Work request — Rewrite the rows below, changing "chart" to "graph" and keeping everything else the same. Leave the pictures out of your answer.

The data —
_ _ _
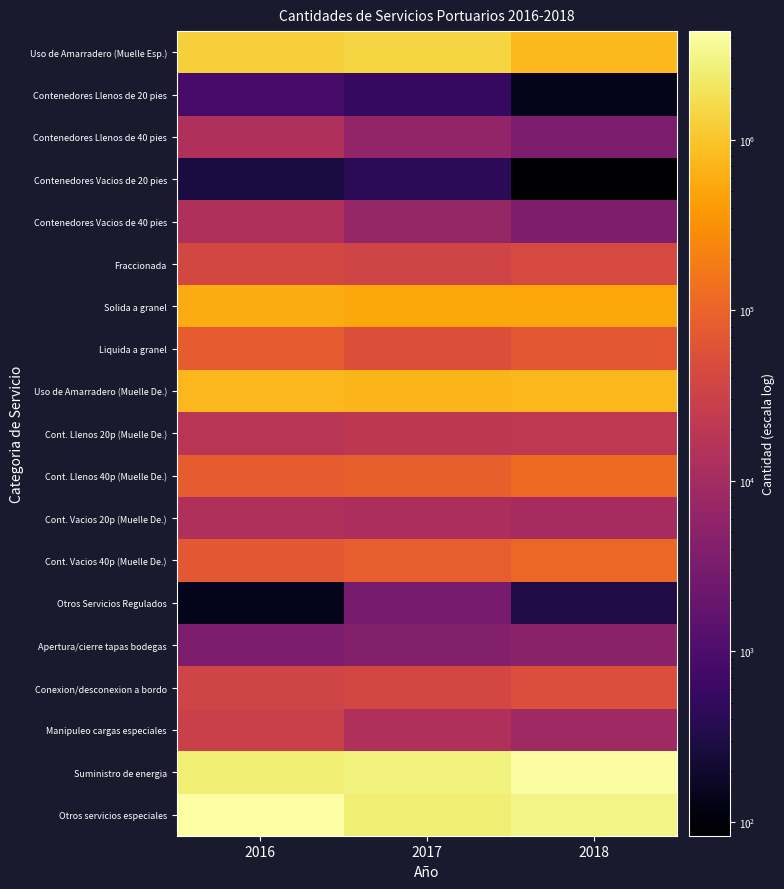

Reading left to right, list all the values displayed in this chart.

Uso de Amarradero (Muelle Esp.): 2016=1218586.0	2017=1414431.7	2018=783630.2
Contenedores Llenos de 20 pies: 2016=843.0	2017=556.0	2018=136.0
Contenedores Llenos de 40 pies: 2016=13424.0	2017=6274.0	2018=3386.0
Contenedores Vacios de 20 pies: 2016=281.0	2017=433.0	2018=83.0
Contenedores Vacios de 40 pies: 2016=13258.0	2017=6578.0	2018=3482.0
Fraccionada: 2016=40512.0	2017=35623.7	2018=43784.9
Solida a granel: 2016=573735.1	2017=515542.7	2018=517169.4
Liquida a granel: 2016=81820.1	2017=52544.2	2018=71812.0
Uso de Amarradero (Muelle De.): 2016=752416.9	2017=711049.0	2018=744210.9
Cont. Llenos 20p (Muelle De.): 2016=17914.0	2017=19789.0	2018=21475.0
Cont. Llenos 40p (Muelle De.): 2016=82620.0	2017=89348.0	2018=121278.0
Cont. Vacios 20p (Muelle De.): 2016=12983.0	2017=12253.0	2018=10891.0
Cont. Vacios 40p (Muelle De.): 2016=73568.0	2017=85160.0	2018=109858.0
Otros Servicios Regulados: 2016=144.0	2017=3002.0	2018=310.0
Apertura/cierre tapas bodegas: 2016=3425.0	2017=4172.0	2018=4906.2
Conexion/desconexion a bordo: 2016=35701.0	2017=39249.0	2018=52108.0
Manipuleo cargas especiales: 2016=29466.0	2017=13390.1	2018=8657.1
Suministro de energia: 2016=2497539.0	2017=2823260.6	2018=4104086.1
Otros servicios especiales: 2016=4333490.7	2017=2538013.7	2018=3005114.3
_ _ _
Response for this exercise —
Reading left to right, list all the values displayed in this graph.

Uso de Amarradero (Muelle Esp.): 2016=1218586.0	2017=1414431.7	2018=783630.2
Contenedores Llenos de 20 pies: 2016=843.0	2017=556.0	2018=136.0
Contenedores Llenos de 40 pies: 2016=13424.0	2017=6274.0	2018=3386.0
Contenedores Vacios de 20 pies: 2016=281.0	2017=433.0	2018=83.0
Contenedores Vacios de 40 pies: 2016=13258.0	2017=6578.0	2018=3482.0
Fraccionada: 2016=40512.0	2017=35623.7	2018=43784.9
Solida a granel: 2016=573735.1	2017=515542.7	2018=517169.4
Liquida a granel: 2016=81820.1	2017=52544.2	2018=71812.0
Uso de Amarradero (Muelle De.): 2016=752416.9	2017=711049.0	2018=744210.9
Cont. Llenos 20p (Muelle De.): 2016=17914.0	2017=19789.0	2018=21475.0
Cont. Llenos 40p (Muelle De.): 2016=82620.0	2017=89348.0	2018=121278.0
Cont. Vacios 20p (Muelle De.): 2016=12983.0	2017=12253.0	2018=10891.0
Cont. Vacios 40p (Muelle De.): 2016=73568.0	2017=85160.0	2018=109858.0
Otros Servicios Regulados: 2016=144.0	2017=3002.0	2018=310.0
Apertura/cierre tapas bodegas: 2016=3425.0	2017=4172.0	2018=4906.2
Conexion/desconexion a bordo: 2016=35701.0	2017=39249.0	2018=52108.0
Manipuleo cargas especiales: 2016=29466.0	2017=13390.1	2018=8657.1
Suministro de energia: 2016=2497539.0	2017=2823260.6	2018=4104086.1
Otros servicios especiales: 2016=4333490.7	2017=2538013.7	2018=3005114.3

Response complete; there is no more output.